Boston Community Leadership Academy student Stephany Trinidad, 16, said per capita spending is higher for private schools generally attended by more white and Asian students, and that educators in public schools don’t motivate their students.
“[Students] should be motivated to learn about issues that aren’t just related to [the] MCAS,” she said. “I want to learn about more practical things that are actually useful in the workplace after I graduate.”
Some students said problems at home and in their neighborhoods can also have a major effect on academic performance.
“I care more about being shot than taking [the] MCAS,” said Will Glass, 18, of Brighton High School.
While the meeting was initially intended to focus on various public health concerns, attendees spent most of the time engaging in an open discussion about violence in the city, especially on the issue of “snitching.”
According to the BPHC report, 61 percent of youth surveyed said they call 911 when they witness a crime. However, most of the students quickly dismissed this percentage, saying it was actually much lower due to fear of retribution. Several students indicated that there is no way for a witness to be guaranteed anonymity once evidence is given to the police. One student said he can easily go on the Internet and find names of witnesses.
On top of that, many believe that even if a witness goes to the authorities with information, the crime still won’t be solved. Another student recalled feeling that police did nothing after he reported being jumped by several men.
Others cited fear of contributing to racial profiling as another factor in not reporting crimes.
“If I see something, I am not going to say anything,” said Craig McClay, program coordinator of Teen Empowerment, who is black. “If I give a description of what the suspect looks like to the police, the description is going to look like me.
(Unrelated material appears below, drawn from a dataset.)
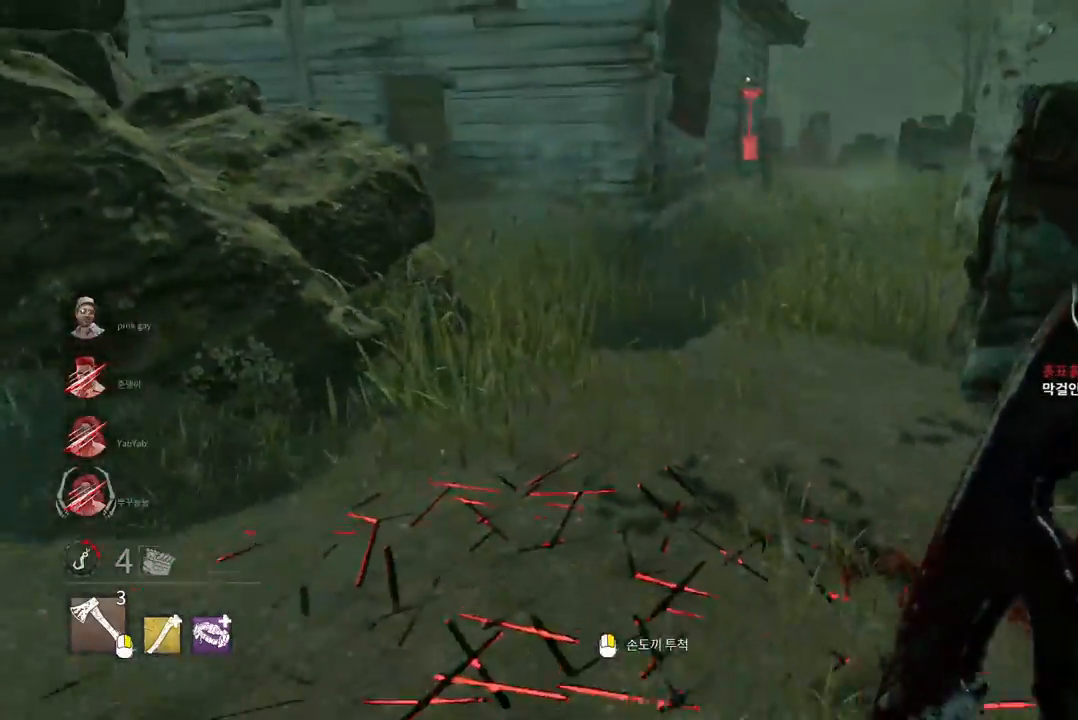
{"keys": ["d", "w"], "mouse": [], "events": [[150, "d", "down"], [250, "s", "up"], [350, "w", "down"]]}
And they are going to look for every single guy that looks like me.”
While some believe that “snitching” does more harm than good, others emphasized that involving the authorities is the only way to end the violence.
“I know a lot of you are scared of snitching, but we need to initiate change in our community,” said Alliston Thomas, a facilitator for Youth for Prevention, Action, and Change through Thought, a community-based group focused on fostering leadership and critical thinking skills in at-risk youth. “If we don’t do anything, this problem will continue to have a domino effect.”
After the meetings end next week, the BPHC plans to compile their findings and present potential strategies to local, youth-oriented community groups in the next few months. In the meantime, students hope to keep this discussion going.
“It’s really important that the city hear what we have to say about these things,” said Jessica Martinez, 17, a student at Brighton High School. “Kids in Boston shouldn’t be left behind.”